Oxfam’s recent report on tea workers’ wages highlighted the chronic underpayment on plantations, demonstrating that it’s not just smallholders who are suffering at the hands of monopolies.
Wilson Tugei, chairman of the 100% member-owned Siret cooperative in Kenya, describes the extent of the impact to the smallholder growers: “The farmers often have to make compromises elsewhere. When prices are low or crops fail, farmers will have to sell their food stocks, fell trees to burn or sell for charcoal, or they might resort to lease out their tea farms, often at a very low price.
“They will make sacrifices in their personal lives, too. It may be that they cannot afford to pay school fees for their children, or that they might have to change their diet to save money, thereby compromising their health. Some are forced to financially overburden themselves by securing overdrafts and loans to meet their daily needs.”
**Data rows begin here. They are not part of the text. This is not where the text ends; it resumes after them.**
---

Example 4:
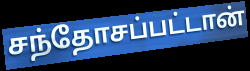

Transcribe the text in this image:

சந்தோசப்பட்டான்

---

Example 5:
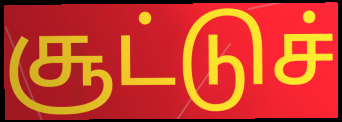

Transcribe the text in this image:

சூட்டுச்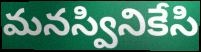
మనస్వినికేసి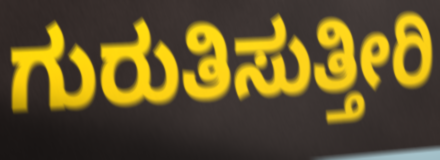
ಗುರುತಿಸುತ್ತೀರಿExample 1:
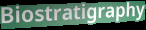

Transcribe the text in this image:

Biostratigraphy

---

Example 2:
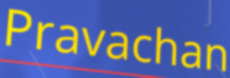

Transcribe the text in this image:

Pravachan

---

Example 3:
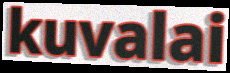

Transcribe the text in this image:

kuvalai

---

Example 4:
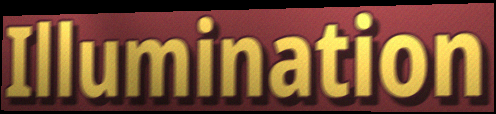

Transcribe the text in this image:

Illumination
“The global tea industry is in crisis,” said John Steel, CEO at Cafédirect. “Tea has long been considered a cheap commodity in the UK, a telling sign of a lingering colonial mindset that distances consumers from the real value of tea, with many large companies exploiting local resources while reaping huge profits for themselves. Our demand for cheap goods is twisting and buckling the supply chain and we can’t just sit in a bubble and ignore it because it’s not on our doorstep.
“Look at the horse meat scandal and the horrifying clothing factory collapse in Bangladesh. Businesses are driving down the cost of goods to meet consumer expectation of low prices, rather than meeting their demand for quality and value. It is a downward spiral, stripping out moral and ethical standards and undermining quality. Ultimately we all lose out.”
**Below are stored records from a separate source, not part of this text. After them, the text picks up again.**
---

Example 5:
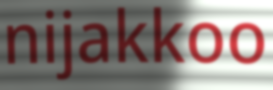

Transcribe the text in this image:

nijakkoo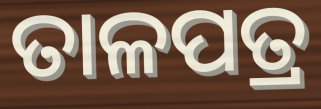
ତାଳପତ୍ର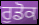
ਰੁਡੋਕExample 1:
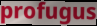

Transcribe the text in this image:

profugus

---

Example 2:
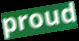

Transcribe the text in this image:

proud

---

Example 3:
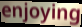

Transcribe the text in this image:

enjoying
According to the Fairtrade Foundation, 85% of tea production is controlled by seven multinational companies through their factories and estates, which poses the question of where the profits end up.
When it comes to tea, the ethic of ‘buying local’ is best translated to buying from smallholders. Harriet Muhebwa Katiti, chairwoman at Igara Tea Factory in Uganda, said: “If you buy direct from smallholders, then you know the money is going back into the local economy. If you buy from a multinational, then money will be taken out of the country and spent in other places.”